Jean-Pierre Bemba est accusé d’avoir commis des crimes en République centrafricaine (RCA), mais parce qu’il est une figure marquante de la République démocratique du Congo (RDC), beaucoup de gens, là aussi, ont des opinions bien arrêtées sur son procès devant le CPI. Il est difficile de résumer les opinions sur quelque sujet que ce soit en RDC d’une manière qui tienne pleinement compte de l’immensité du pays et de sa diversité. Mais, à l’entame du procès de M. Bemba, nous allons tenter de jeter un premier coup d’œil sur certaines des opinions congolaises souvent exprimées sur la CPI et sur ce procès en particulier.

Opinions sur la justice internationale et sur la CPI

Les habitants de la RDC ont plus d’expérience de la CPI que ceux de tout autre pays. Tous les quatre accusés en détention à la CPI, dont M. Bemba, sont des citoyens congolais. Les trois autres sont en procès pour des crimes qui auraient été commis en Ituri : Thomas Lubanga, dont le procès est en cours d’achèvement, et Germain Katanga et Mathieu Ngudjolo Chui, qui sont jugés ensemble. Avec cette expérience, qu’est-ce que les gens en RDC pensent de la justice internationale et de la CPI?

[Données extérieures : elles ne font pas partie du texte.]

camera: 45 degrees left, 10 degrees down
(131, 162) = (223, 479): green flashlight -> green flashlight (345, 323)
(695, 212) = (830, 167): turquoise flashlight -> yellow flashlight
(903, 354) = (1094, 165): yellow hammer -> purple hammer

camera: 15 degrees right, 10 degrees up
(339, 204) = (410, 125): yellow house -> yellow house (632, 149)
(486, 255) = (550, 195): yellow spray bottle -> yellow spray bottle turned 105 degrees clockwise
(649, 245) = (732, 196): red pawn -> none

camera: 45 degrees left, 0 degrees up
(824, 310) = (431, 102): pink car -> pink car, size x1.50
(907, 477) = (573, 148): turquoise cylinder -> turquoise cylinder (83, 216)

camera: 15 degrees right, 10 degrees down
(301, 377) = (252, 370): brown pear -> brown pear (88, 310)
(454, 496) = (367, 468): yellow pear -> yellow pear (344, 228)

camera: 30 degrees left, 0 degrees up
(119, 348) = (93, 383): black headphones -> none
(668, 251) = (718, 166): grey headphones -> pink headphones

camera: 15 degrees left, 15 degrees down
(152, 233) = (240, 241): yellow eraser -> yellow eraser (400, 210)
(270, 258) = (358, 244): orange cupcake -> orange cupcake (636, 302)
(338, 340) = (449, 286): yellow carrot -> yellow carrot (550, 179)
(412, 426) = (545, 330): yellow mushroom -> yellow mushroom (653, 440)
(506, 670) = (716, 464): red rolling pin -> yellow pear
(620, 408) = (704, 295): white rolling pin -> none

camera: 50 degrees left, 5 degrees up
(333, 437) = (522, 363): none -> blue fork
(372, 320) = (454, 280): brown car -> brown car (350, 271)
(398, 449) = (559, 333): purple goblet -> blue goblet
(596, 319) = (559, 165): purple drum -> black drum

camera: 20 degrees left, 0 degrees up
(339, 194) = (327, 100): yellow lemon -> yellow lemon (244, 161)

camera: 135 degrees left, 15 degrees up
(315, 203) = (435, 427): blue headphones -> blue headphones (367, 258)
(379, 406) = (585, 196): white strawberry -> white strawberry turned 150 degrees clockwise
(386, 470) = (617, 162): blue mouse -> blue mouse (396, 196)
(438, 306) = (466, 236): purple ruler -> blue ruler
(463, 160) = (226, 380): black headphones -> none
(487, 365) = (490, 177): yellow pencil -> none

Peut-être l’étude la plus complète des opinions des congolais sur ces questions a été menée par l’Initiative de Berkeley-Tulane sur les populations vulnérables à la fin de 2007, et publiée en août 2008 [http://hrc.berkeley.edu/pdfs/LivingWithFear-DRC.pdf]. Le sondage comprenait les régions orientales les plus durement touchées par la violence : District de l’Ituri en province Orientale, Nord et Sud-Kivu, mais aussi populations de Kinshasa et Kisangani. Selon les conclusions, 85% des personnes interrogées dans l’Est ont estimé que la responsabilité pour crimes de guerre est importante. Mais 25% ont pensé que la justice doit être rendue par un tribunal. Ces chiffres étaient plus élevés à Kinshasa (41%) et à Kisangani (39%). Seulement 27% des personnes interrogées avaient entendu parler de la CPI. Alors que la plupart de ceux qui avaient entendu parler de la CPI avaient une opinion positive, près d’un tiers pensaient que ce n’était pas un tribunal neutre. Près d’un quart de ceux qui avaient entendu parler de la CPI ont déclaré qu’elle n’était pas neutre parce qu’ils croyaient qu’elle travaillait avec le gouvernement.

Cette recherche a eu lieu avant le début des deux premiers procès et avant l’arrestation de M. Bemba en mai 2008. Il est possible que les opinions en RDC aient changé en réponse à ces événements et d’autres facteurs.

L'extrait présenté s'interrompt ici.